Estouvado Tony

A família ficava sem graça mas não havia jeito: tio Antônio não hesitava em exibir seus mais íntimos petrechos para qualquer visitante à menor provocação. Era homem feito, ainda que imperfeito, o único varão na casa de solteironas já pra lá de cinquentonas, que viviam em torno da matriarca, Vovó Inhana, que se casara aos 14 anos e enviuvara antes de completar meio século.

A filharada toda se empregara na fábrica de tecidos e o único refratário àquele estado de coisas era justamente o Tio Antônio, que volta e meia deixava o emprego à procura de uma verdadeira vocação, na certeza que operário não era não. Trilhou muitos caminhos, de servente de pedreiro a meio-oficial sapateiro, mas quando regressava à casa, para a alegria de Vovó, e a ojeriza generalizada das irmãs, era sinal de que falhara mais uma vez no intento libertário, tema esse, anos depois entendido, plagiado e celebrizado na voz de um tal de Freddy Mercury, com seu I want to break free.
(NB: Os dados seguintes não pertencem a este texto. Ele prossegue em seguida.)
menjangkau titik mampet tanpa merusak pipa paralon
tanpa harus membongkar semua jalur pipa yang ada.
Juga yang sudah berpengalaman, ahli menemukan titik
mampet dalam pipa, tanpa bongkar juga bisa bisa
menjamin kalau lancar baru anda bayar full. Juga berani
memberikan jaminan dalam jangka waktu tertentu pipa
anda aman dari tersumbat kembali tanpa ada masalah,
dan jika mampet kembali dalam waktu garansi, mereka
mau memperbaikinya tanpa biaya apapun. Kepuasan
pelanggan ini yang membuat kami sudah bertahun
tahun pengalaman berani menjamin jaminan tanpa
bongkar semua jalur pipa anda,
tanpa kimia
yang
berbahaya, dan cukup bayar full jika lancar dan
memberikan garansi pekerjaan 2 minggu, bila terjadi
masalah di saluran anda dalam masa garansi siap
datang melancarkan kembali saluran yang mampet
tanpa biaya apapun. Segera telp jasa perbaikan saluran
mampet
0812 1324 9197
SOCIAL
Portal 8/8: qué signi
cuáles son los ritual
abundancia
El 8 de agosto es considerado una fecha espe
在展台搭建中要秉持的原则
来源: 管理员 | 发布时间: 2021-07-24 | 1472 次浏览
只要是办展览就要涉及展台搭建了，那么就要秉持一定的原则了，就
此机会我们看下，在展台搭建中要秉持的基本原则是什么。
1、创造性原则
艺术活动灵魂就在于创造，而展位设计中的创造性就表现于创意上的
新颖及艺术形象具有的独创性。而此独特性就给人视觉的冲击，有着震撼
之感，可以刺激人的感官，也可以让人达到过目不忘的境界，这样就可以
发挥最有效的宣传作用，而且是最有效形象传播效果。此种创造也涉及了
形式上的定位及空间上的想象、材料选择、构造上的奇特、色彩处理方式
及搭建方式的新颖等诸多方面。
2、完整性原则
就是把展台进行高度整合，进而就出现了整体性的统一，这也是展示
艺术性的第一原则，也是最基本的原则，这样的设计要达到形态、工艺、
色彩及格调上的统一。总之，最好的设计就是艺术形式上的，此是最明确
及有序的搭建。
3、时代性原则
E pedidos e promessas eram feitos às carradas para a remissão e a readmissão de tio Antônio na fábrica. O Santo protetor era forte, recebeu até uma série de sete fogueiras em sua homenagem, mas o protegido não tinha jeito mesmo. Logo se descrentava com a monotonia da vida de fábrica e alçava vôo de novo. E essas idas e vindas somaram nove ou dez, até que o gerente da vez disse basta. Ou pasta, com a paciência já gasta.

E tio Antônio, sem emprego fixo, sentiu-se alforriado. Foi tentar a sorte noutras freguesias, e namorar moças bonitas, do subaco cheroso, como dizia. E inovou: tentou ser vendedor, rifador - onde vendia bilhetes de uma tômbola, que dava direito ao vencedor ganhar duas malas abarrotadas de calçados sortidos, que não eram Vuitton nem

Gucci, mas que despertavam nas moças - inclusive nas suas próprias irmãs solteironas - curiosidade quase mórbida para provar aquelas coloridas chinelas e sandálias.

E essas rifas que pareciam ir tão bem numa determinada hora, de repente perderam o encanto do rifador e ei-lo convertido em amolador. Facas, alicates de cutículas, tesouras, tudo e a todos ele se propunha a amolar. Saídas suas pelas cidades vizinhas e mais além poderiam durar meses, até que na volta para casa, pra pedir bênção à mãe, vinham as notícias, a roupa pras irmãs lavarem, as turras que voltavam à ordem do dia. E nova partida.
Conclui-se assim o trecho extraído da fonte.